What made you decide to become a CELTA Assessor?
It was a natural progression after years of teacher training and the opportunity presented itself. It is a way of keeping myself on my toes regarding standards and an excellent way to see innovation in practice in the various centres. It is also good to see that standards are fairly uniform throughout the world as I also get to go abroad to do assessments and meet colleagues.
The Cambridge CELTA is unique in that it is a short 4 week course that provides the basic techniques to enable a novice teacher perform effectively in the classroom, and standards are maintained as each course is assessed by an external assessor from Cambridge Assessment. It has been honed and crafted over a period of more than 30 years and never stands still. Teachers and teacher trainers are always looking at how it can be improved upon. It is the gold standard for a number of countries around the world, including Libya, Saudi Arabia, Europe and China.
As CELTA is an intense course, it is always beneficial for individuals to be prepared beforehand. What advice would you give to people who will be starting the CELTA?
Make sure you get to grips with learning grammatical terminology and building your language awareness by doing a pre-CELTA course. I would also stress that it is not for the faint hearted and that it will be 4 intensive weeks so be prepared for a lot of hard work. It is fun and stimulating and will open so many doors for you so it will be worth it in the end.
Is it easy to find work in the UK and abroad post-CELTA?
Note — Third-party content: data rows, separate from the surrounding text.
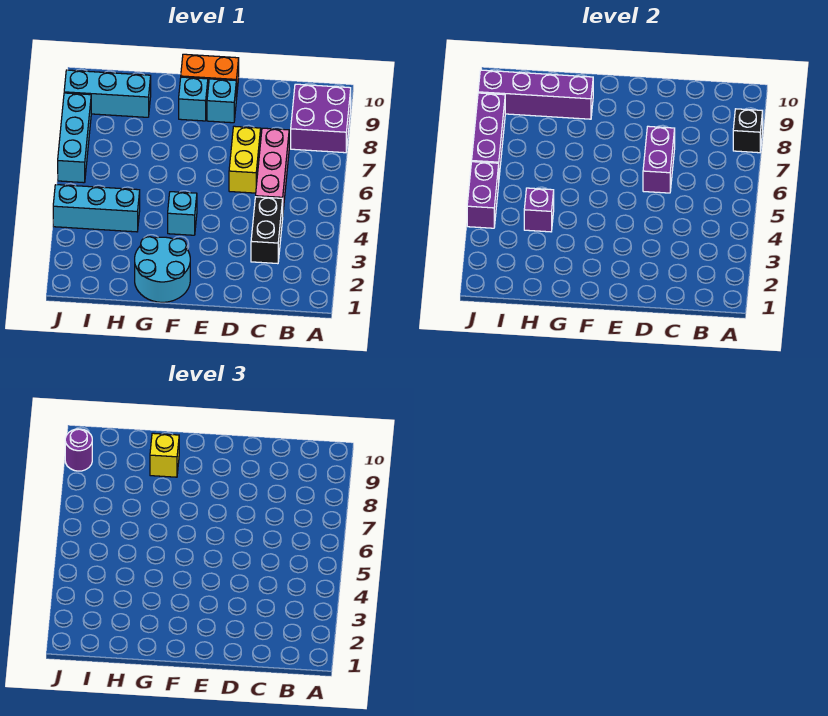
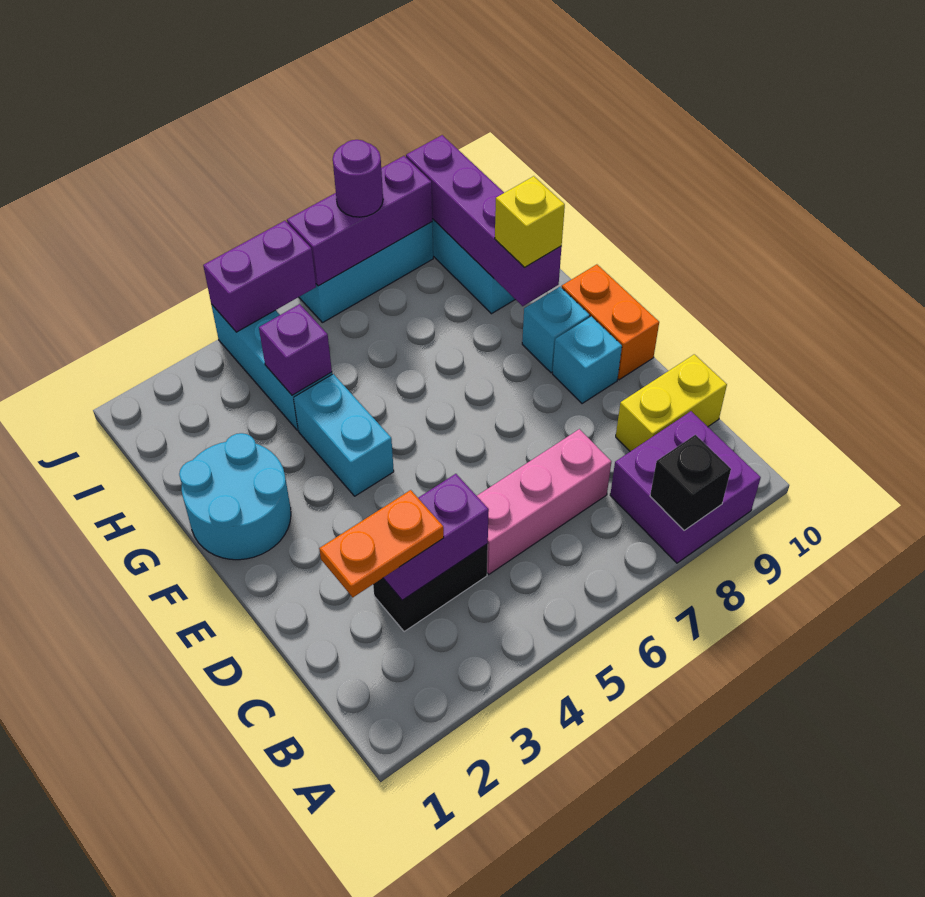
none -> orange 1x2 plate [319,490,444,597]
yellow 1x2 brick [229,126,261,193] -> yellow 1x2 brick moved to [616,354,727,451]
purple 1x2 brick [643,126,675,193] -> purple 1x2 brick moved to [383,474,489,600]
cyan 1x1 brick [168,192,197,235] -> cyan 1x2 brick [294,374,394,496]
purple 1x1 round brick [65,429,92,471] -> purple 1x1 round brick moved to [333,140,383,217]

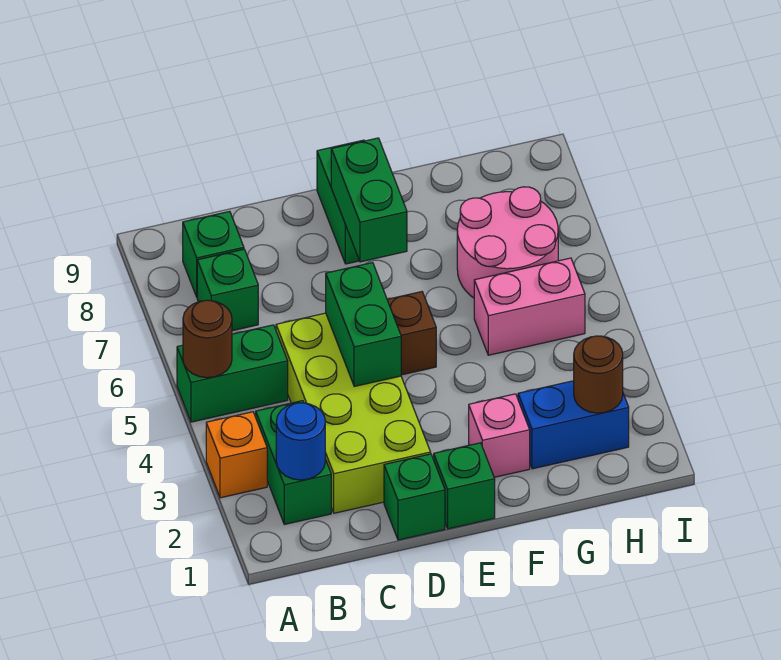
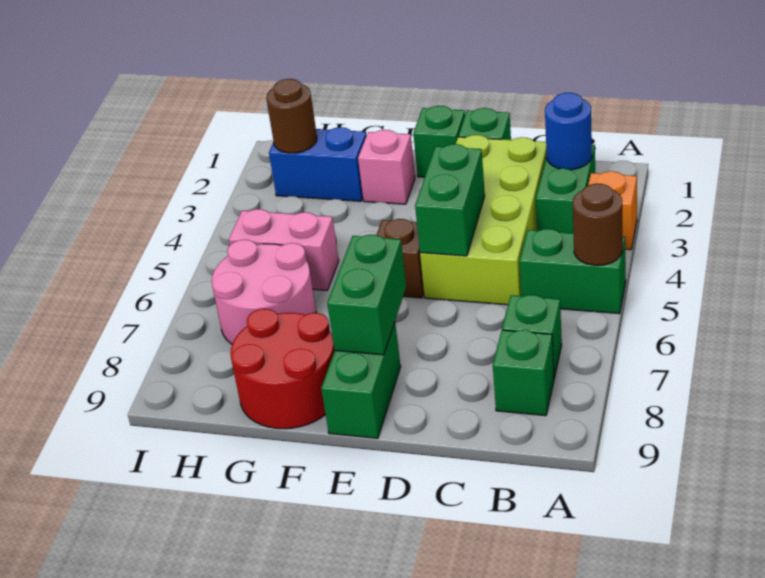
none -> red 2x2 round brick [230,309,335,429]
If you have a degree (any degree) and CELTA it is relatively easy to find work. There are many countries which will not entertain employing someone if they do not have a degree and that will restrict your choices. Some employers are reticent to employ non-native speakers, but that is frowned upon and the attitude is changing as schools realise that non-native speakers are usually much more knowledgeable where grammar is concerned and have already learned English to an exceptionally high standard.
Some countries may have upper age limits so if you are 60 or over you need to check which countries might not offer you a visa. In the middle east they like you to have had two years post CELTA experience. In China, you should make sure you have the appropriate Z visa to avoid being jailed for illegal entry.
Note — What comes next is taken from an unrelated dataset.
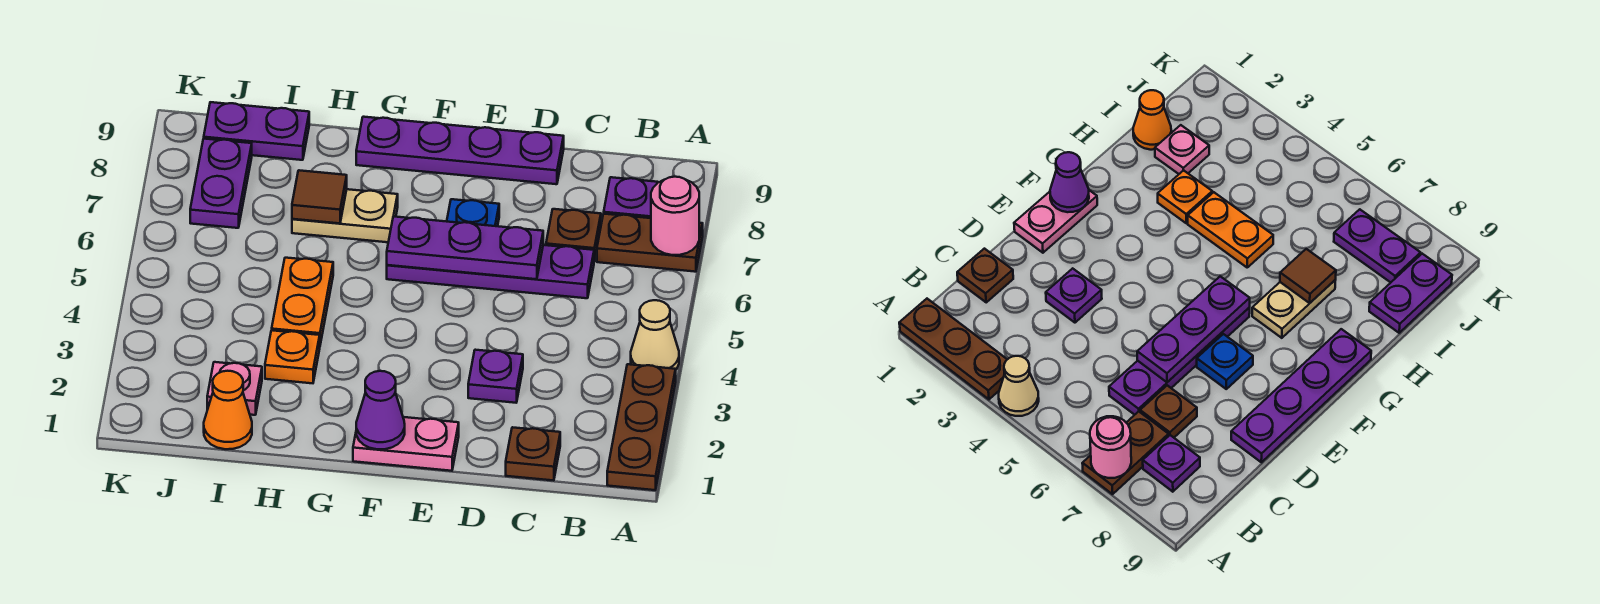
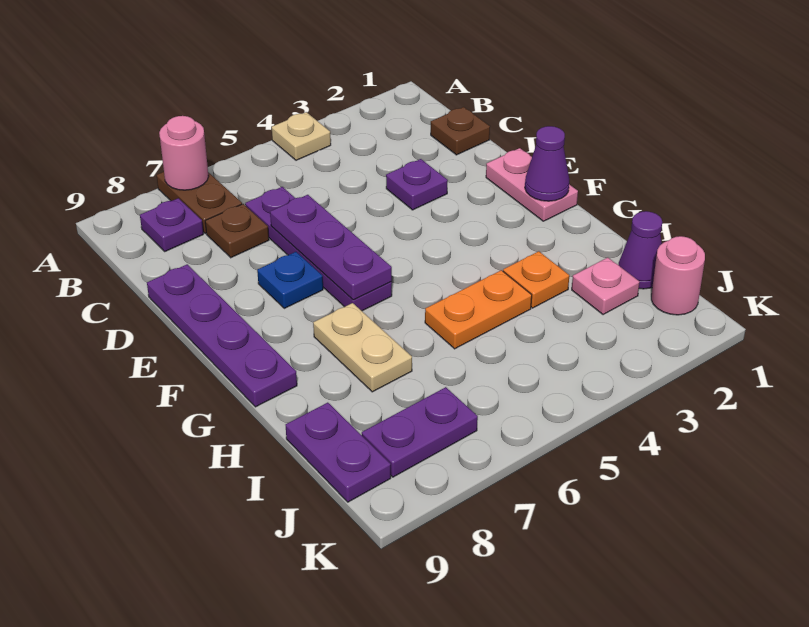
brown 1x3 plate [607,364,676,490] -> none
tan 1x1 cone [631,300,679,369] -> tan 1x1 plate [272,112,331,160]
brown 1x1 tile [292,170,347,223] -> none
orange 1x1 cone [204,371,252,449] -> purple 1x1 cone [619,211,662,289]
none -> pink 1x1 round brick [651,236,705,315]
You also have a DELTA. What advice would you give people thinking about taking the Delta?
The DELTA is a three-part level 7 qualification for teachers who have two years post CELTA experience or 1500 hours classroom experience. In some cases it may even be possible to do the DELTA without the CELTA if you have a few years relevant teaching experience, but that would be at the discretion of the centre offering DELTA.
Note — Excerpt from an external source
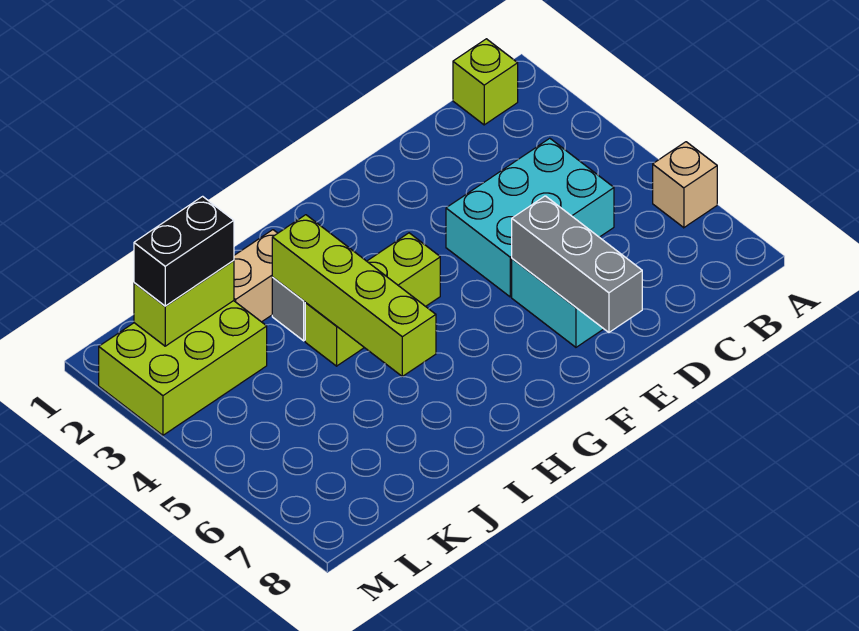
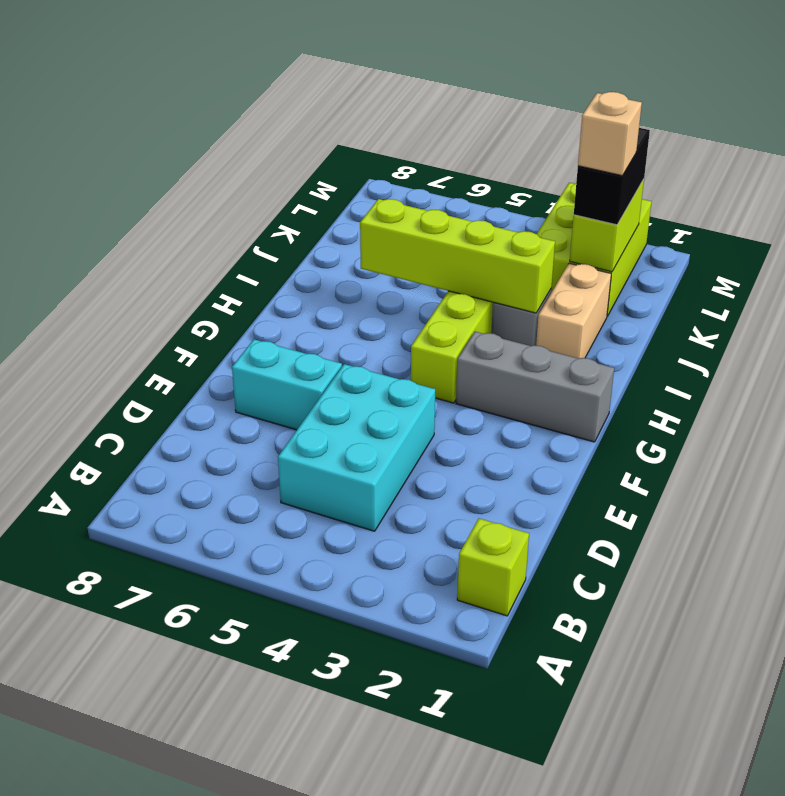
tan 1x1 brick [653,142,717,228] -> tan 1x1 brick moved to [578,92,642,176]
grey 1x3 brick [512,196,642,333] -> grey 1x3 brick moved to [456,332,614,442]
Back on to Nottingham where you teach now -- why would you recommend people to take the CELTA in the city?
Nottingham is a large enough city to have plenty of entertainment and, having two universities and a large college of further education, it is geared up for young people. It is small enough not to be too intimidating and prices for going out are very reasonable indeed.
Finally Marie, what is your favourite place in Nottingham?
I really enjoy having lunch in the Tarn Thai as it is very reasonably priced and a great place to meet friends and chat. The food is always excellent and is beautifully presented. The Kitty Cat café is fun for cat lovers and Rock City is a great music venue. There are really too many places to mention.
TESOL in Nottingham
Nottingham, known for Robin Hood and Sherwood Forest, is a vibrant and cosmopolitan city based in the heart of the UK. Built on centuries of history, Nottingham has a famous castle, historic caves to explore and also home to Wollaton Hall (also known as Wayne mansion in the Dark Knight Trilogy). By night, the city is filled with cultural activities, such as live concerts and theatre, and has a plethora of restaurants and one of the oldest pubs in the UK that has been a Nottingham treasure for over 800 years.